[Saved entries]
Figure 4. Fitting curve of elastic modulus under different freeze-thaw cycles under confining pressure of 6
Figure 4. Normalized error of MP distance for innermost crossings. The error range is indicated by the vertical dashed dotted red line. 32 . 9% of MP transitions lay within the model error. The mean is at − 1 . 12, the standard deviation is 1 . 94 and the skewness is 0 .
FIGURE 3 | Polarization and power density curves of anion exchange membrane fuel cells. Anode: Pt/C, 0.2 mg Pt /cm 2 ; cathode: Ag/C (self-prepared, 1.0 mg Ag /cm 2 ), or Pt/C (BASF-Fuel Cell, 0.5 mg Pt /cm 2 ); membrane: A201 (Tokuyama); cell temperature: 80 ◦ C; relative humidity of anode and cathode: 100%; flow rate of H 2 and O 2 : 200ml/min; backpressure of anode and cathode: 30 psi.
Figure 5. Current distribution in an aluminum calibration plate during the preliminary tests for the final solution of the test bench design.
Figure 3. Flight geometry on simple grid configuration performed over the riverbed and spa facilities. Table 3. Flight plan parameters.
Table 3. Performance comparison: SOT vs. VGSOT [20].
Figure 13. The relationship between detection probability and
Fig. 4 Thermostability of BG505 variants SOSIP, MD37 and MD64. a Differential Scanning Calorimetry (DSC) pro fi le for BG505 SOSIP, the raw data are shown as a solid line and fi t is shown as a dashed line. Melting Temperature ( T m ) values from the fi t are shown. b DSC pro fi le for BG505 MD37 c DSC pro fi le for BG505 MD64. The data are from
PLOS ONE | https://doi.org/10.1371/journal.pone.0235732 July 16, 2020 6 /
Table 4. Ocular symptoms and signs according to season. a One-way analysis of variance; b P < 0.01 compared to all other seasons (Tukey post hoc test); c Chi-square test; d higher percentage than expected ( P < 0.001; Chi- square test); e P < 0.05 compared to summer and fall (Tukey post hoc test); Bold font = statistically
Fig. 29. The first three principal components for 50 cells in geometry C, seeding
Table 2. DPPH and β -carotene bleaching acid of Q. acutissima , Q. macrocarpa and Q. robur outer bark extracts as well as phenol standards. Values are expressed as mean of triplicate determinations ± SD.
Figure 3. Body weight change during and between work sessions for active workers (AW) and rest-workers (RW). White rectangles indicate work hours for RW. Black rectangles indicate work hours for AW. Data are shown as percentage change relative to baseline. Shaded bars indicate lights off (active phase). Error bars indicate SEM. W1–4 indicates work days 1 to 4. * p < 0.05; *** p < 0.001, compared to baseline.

Work request - Would you return, unchanged, the lines from the one containing "Table 4. Ocular" through the end of the entries?

Solution -
Table 4. Ocular symptoms and signs according to season. a One-way analysis of variance; b P < 0.01 compared to all other seasons (Tukey post hoc test); c Chi-square test; d higher percentage than expected ( P < 0.001; Chi- square test); e P < 0.05 compared to summer and fall (Tukey post hoc test); Bold font = statistically
Fig. 29. The first three principal components for 50 cells in geometry C, seeding
Table 2. DPPH and β -carotene bleaching acid of Q. acutissima , Q. macrocarpa and Q. robur outer bark extracts as well as phenol standards. Values are expressed as mean of triplicate determinations ± SD.
Figure 3. Body weight change during and between work sessions for active workers (AW) and rest-workers (RW). White rectangles indicate work hours for RW. Black rectangles indicate work hours for AW. Data are shown as percentage change relative to baseline. Shaded bars indicate lights off (active phase). Error bars indicate SEM. W1–4 indicates work days 1 to 4. * p < 0.05; *** p < 0.001, compared to baseline.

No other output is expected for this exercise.